Long-term Instructions for the Bigfoot Hybrid Willow

To get the most out of your Bigfoot Hybrid Willows, one has to understand that these fast growing trees like to be pushed and can be pushed harder than any of the common trees that exist today.

Mulching is one of the best ideas you need to remember. Mulching helps keep the soil moist and usually eliminates the need to water beyond the first year, but also allowing your Bigfoot Willow Hybrid to keep growing and growing. Mulch also neutralizes sod that tries to grow close to the trunk.

Sod does two major negative things: it robs your Bigfoot Hybrid Willow of moisture and when fertilizing, it is greedy and uses a lot of that also.

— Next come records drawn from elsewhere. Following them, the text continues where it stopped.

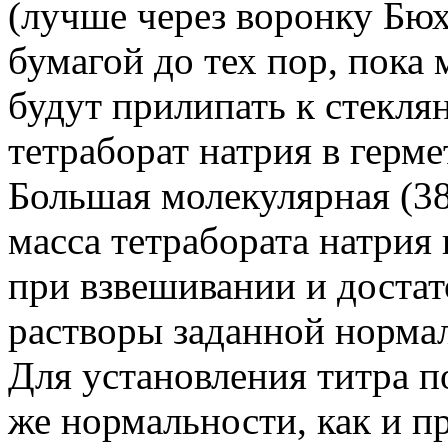
(лучше через воронку Бю
бумагой до тех пор, пока
будут прилипать к стекля
тетраборат натрия в герм
Большая молекулярная (381
масса тетрабората натрия
при взвешивании и достат
растворы заданной норма
Для установления титра по
же нормальности, как и 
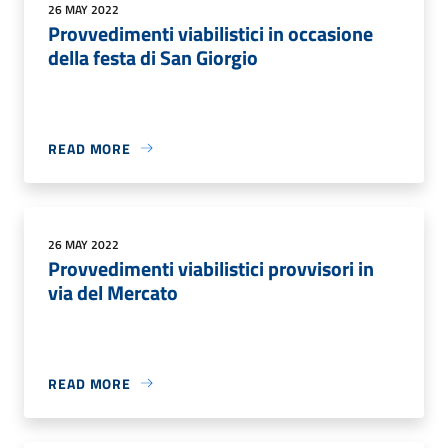
26 MAY 2022
Provvedimenti viabilistici in occasione
della festa di San Giorgio
READ MORE
26 MAY 2022
Provvedimenti viabilistici provvisori in
via del Mercato
READ MORE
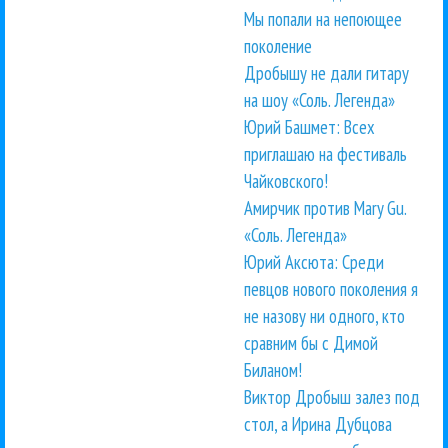
Мы попали на непоющее
поколение
Дробышу не дали гитару
на шоу «Соль. Легенда»
Юрий Башмет: Всех
приглашаю на фестиваль
Чайковского!
Амирчик против Mary Gu.
«Соль. Легенда»
Юрий Аксюта: Среди
певцов нового поколения я
не назову ни одного, кто
сравним бы с Димой
Биланом!
Виктор Дробыш залез под
стол, а Ирина Дубцова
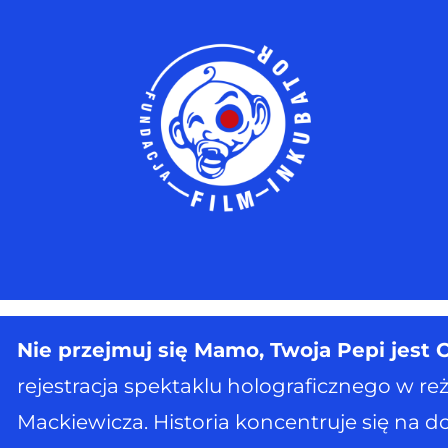
Nie przejmuj się Mamo, Twoja Pepi jest 
rejestracja spektaklu holograficznego w reż
Mackiewicza. Historia koncentruje się na do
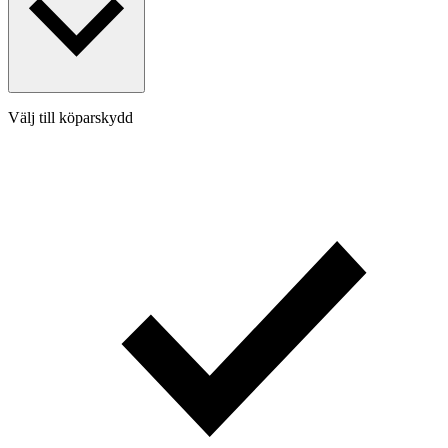
Välj till köparskydd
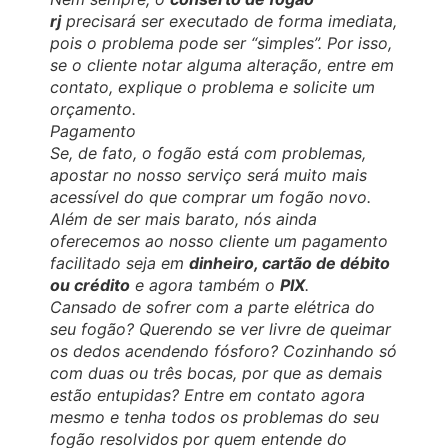
rj
precisará ser executado de forma imediata,
pois o problema pode ser “simples”. Por isso,
se o cliente notar alguma alteração, entre em
contato, explique o problema e solicite um
orçamento.
Pagamento
Se, de fato, o fogão está com problemas,
apostar no nosso serviço será muito mais
acessível do que comprar um fogão novo.
Além de ser mais barato, nós ainda
oferecemos ao nosso cliente um pagamento
facilitado seja em
dinheiro, cartão de débito
ou crédito
e agora também o
PIX
.
Cansado de sofrer com a parte elétrica do
seu fogão? Querendo se ver livre de queimar
os dedos acendendo fósforo? Cozinhando só
com duas ou três bocas, por que as demais
estão entupidas? Entre em contato agora
mesmo e tenha todos os problemas do seu
fogão resolvidos por quem entende do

Since the Bigfoot Willow Hybrid is a heavy feeder, you may have to alter how little or how often you fertilize. A general guideline is to fertilize in spring and summer. Depending on your soil's fertility and length of growing season, even up to three or 4 times a year in a fairly infertile soil. Just make sure you aren't fertilizing in late-summer to fall, when the Bigfoot Willow Hybrid is slowing down its growth and hardening off for winter.

These fast growing trees will grow the fastest in their first 3 years, average of 10' a year is possible in these years. As the years go by, the Bigfoot Willow Hybrid will grow less and less until it hits the mature height.

In its early years of fast growth, it will be fairly narrow, but this hybrid willow starts to fill out as it gets older. Do not prune off the tops of Bigfoot Willow Hybrids when they are young, hoping to have them fill out sooner. This does create a bushier tree in the short-term, but will have caused future problems to develop with a poorly-formed adult tree.

Each spring, you can look over your Bigfoot Hybrid Willows and make sure to cut out any multiple trunks and weakly-attached branches. These may compromise your Bigfoot Willow Hybrid's structure and durability in the long run.